MARTIN POPOFF Comments On BLACK SABBATH Reunion - “Bill Ward Should Write All The Songs”
November 12, 2011, 8 years ago
BraveWords.com’s Martin Popoff, author of BLACK SABBATH: Doom Let Loose and Black Sabbath FAQ has circulated the following letter to his email group, regarding the exciting news that guitarist Tony Iommi, singer Ozzy Osbourne, bassist Geezer Butler and drummer Bill Ward are reuniting again for a new album and world tour next year. Sink your teeth into this commentary!
Rather than write short useless quips back to everybody one by one and nobody is happy, I thought I’d write a long useless rant – how’s that?
OK, couldn’t care less about the playing live part. Great, we’ve seen all that. My only hope is that the set list expands some more. God luv ‘em, they did a bang-up job of being fairly inventive with the songs on Reunion. Give us 20% more again, please.
The record. OK, ask any serious, thoughtful fan, they’re gonna say, we’d like a creative, inventive, surreal journey of an album like Sabotage or Sabbath Bloody Sabbath. If Sabbath are going to get any respect at all, they need an Achtung Baby (U2), or do what THE STOOGES or NEW YORK DOLLS did with their reunion studio albums. Heck, no one agrees with me, but you wanna see balls, do what THE WHO did with Endless Wire. In other words shock the world and don’t’ give us an album full of Halloween riffs, wall-to-wall guitars, Iommi, Iommi Hughes, The Devil You Know. That’s if you want respect. Sabbath with Ozzy was shocking, record after record. None were the same; all inflamed the intellect.
We don’t want a BLACK LABEL SOCIETY OZZY record either, of course. This can’t be a battle of wills or even a compromise between the Tony world and the Ozzy world, with Bill feeling insecure and Geez being apathetic. Ozzy ostensibly put Zakk aside so the Ozzy records don’t sound like BLS. Well, he didn’t tell his producer that, and Gus wasn’t left to be Gus, so yeah, more Hot Topic Hollywood metal by PC for Oz. No, we need the Oz in ripped jeans and smiley faces on his knees, not the well-dressed vampire. Oz is always salt of the earth honest. He’s one of the most loveable guys, but we want white fringe and big sideburns. No Lennon glasses and crap on his hands he’d call crap on his hands.

EXERCISES:
- a) Answer these questions from the Black Sabbath reunion commentary above:
(i) Which drummer is named among the reuniting members?
(ii) By what percentage does Popoff want the set list expanded?
(iii) Which album by The Who does he mention?
- b) Decide whether each statement agrees with the Black Sabbath reunion commentary above, and please quote the words that settle it:
(i) The reunion plans include a world tour.
(ii) Popoff cares a great deal about the live shows.
(iii) He hopes the new record sounds like a Black Label Society Ozzy record.
- c) Carry the Black Sabbath reunion commentary forward from its last sentence, keeping the same voice.

Data records
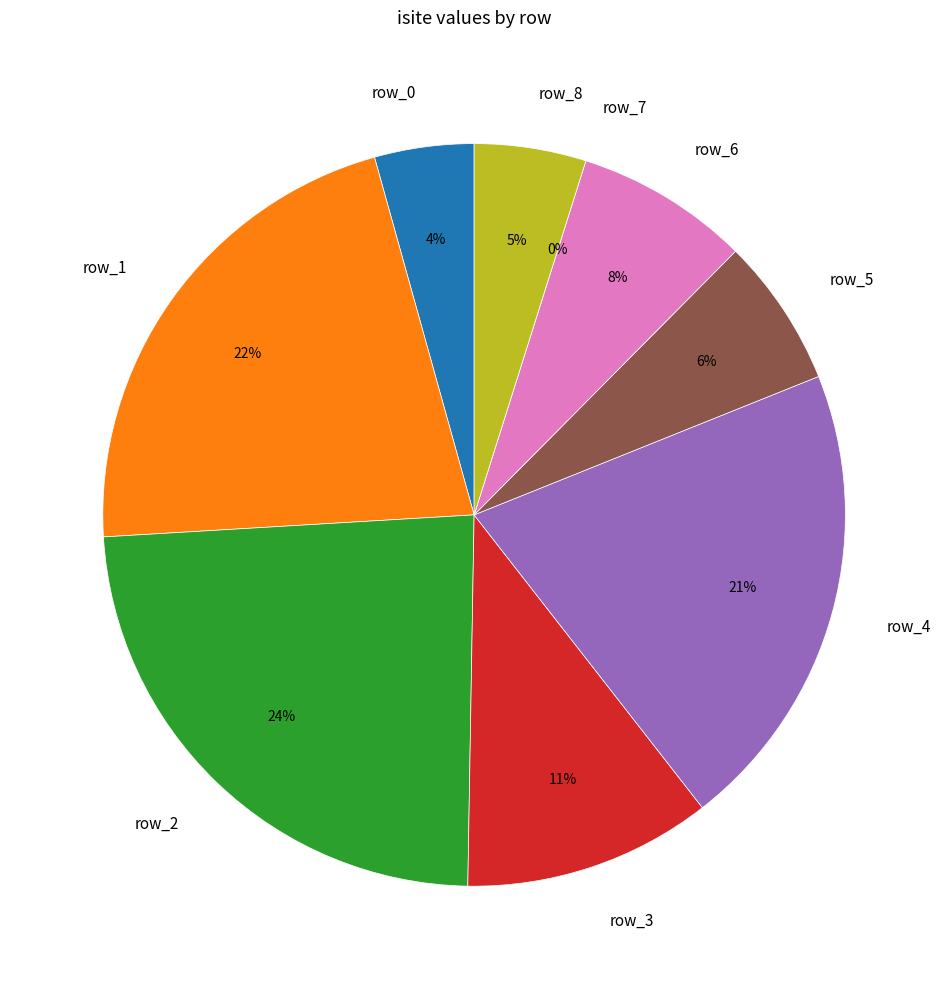

To the nearest percent, what is the average slice percentage?

11%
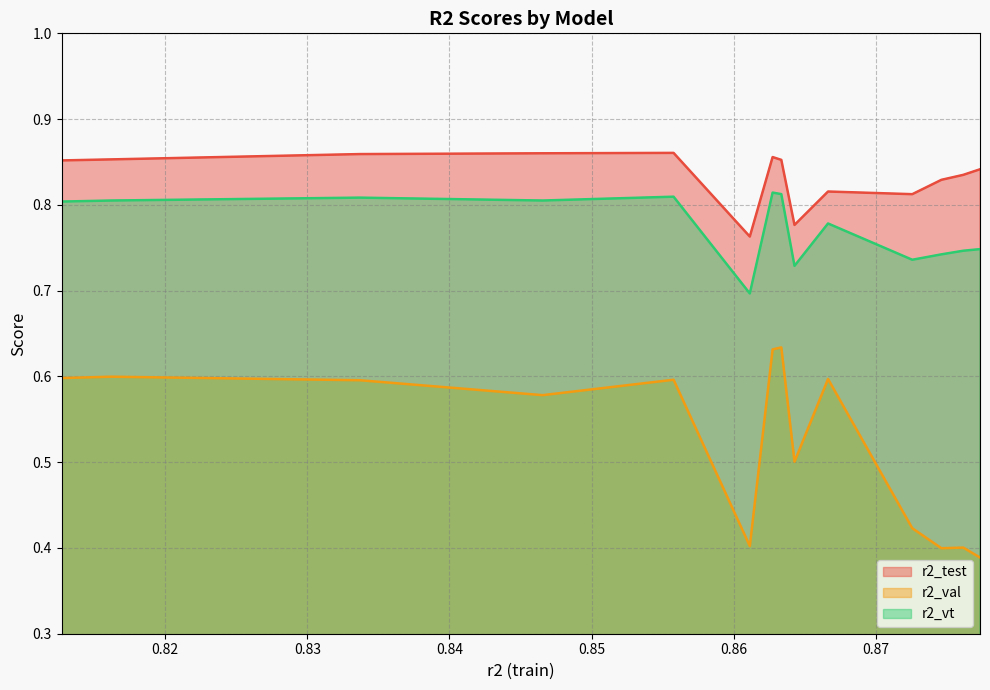

Does the chart display data point markers on the line(s)?

No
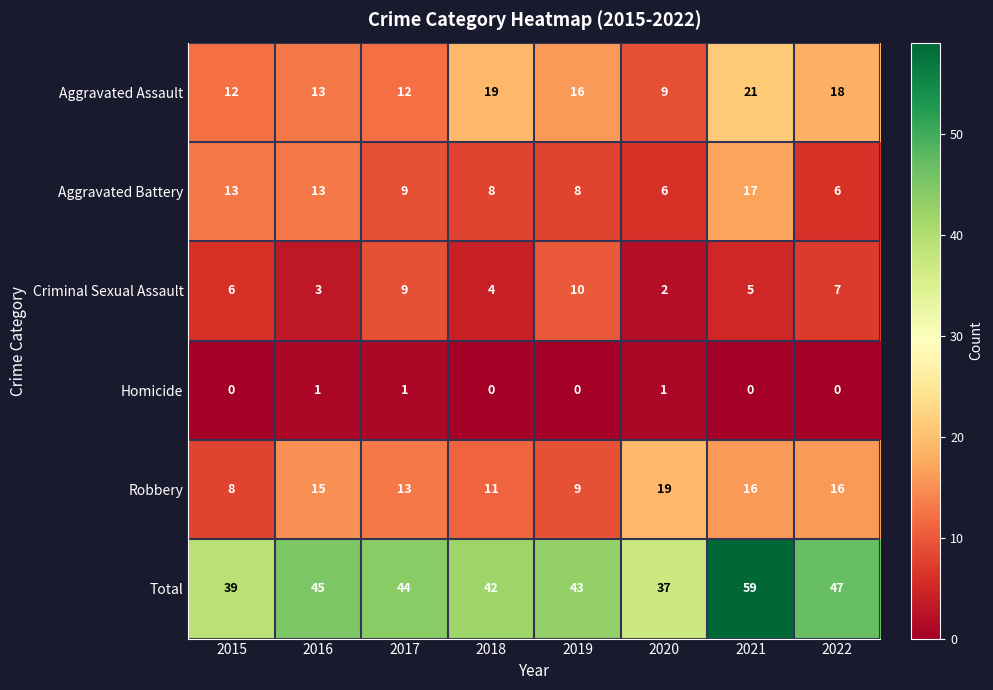

What is the minimum value for Aggravated Assault?

9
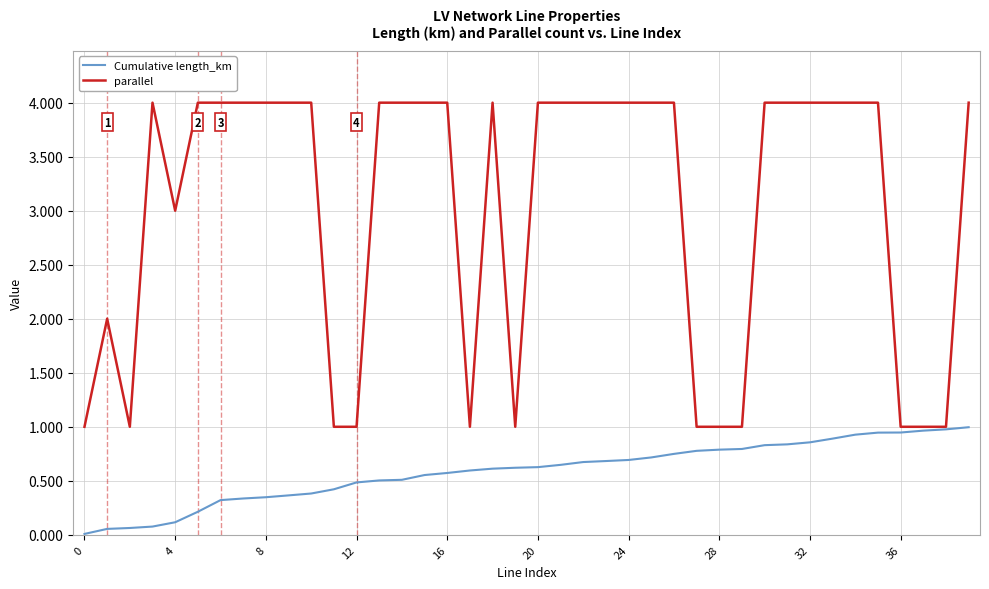

Which series has the largest total across all categories?

parallel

RESPONSES TO THE EXERCISE:
- a)
(i) Bill Ward
(ii) 20%
(iii) Endless Wire

- b)
(i) Yes: "reuniting again for a new album and world tour next year"
(ii) No: "OK, couldn’t care less about the playing live part."
(iii) No: "We don’t want a BLACK LABEL SOCIETY OZZY record either, of course."

- c)
OK, I’m getting ahead of myself. let’s ASSUME that a wild, creative, record that is scary to like people who are gong to die soon, rather than 14-year-olds, is what the lads and Rick Rubin want too. Just assume. OK, how do you get there? The answer, the ace of spades, the complex soul of the situation is Bill Ward. And oddly enough, Rick Rubin, emergent as either a zero or hero, actually, to quote one of the best Sab albums.
Bill Ward should write all the songs. Specifically, Bill and Tony should write all the music, and Bill and Geezer should write al the lyrics. Let’s run down the list. Back to Bill in a bit.
Love that guy, love the way he thinks. He’s a literary genius although he’d laugh at that because he sorta thinks he’s a buffoon, and plus he’s sort of retired. But no, not really, because there are the solo albums. Those records are too modern musically for the mandate we geek fans want of the album. BUT, I think if he shook the rust off, he could write amazing Sab lyrics again. He cares. He knows depression. Heck, now he’s even got mortality staring him in the face.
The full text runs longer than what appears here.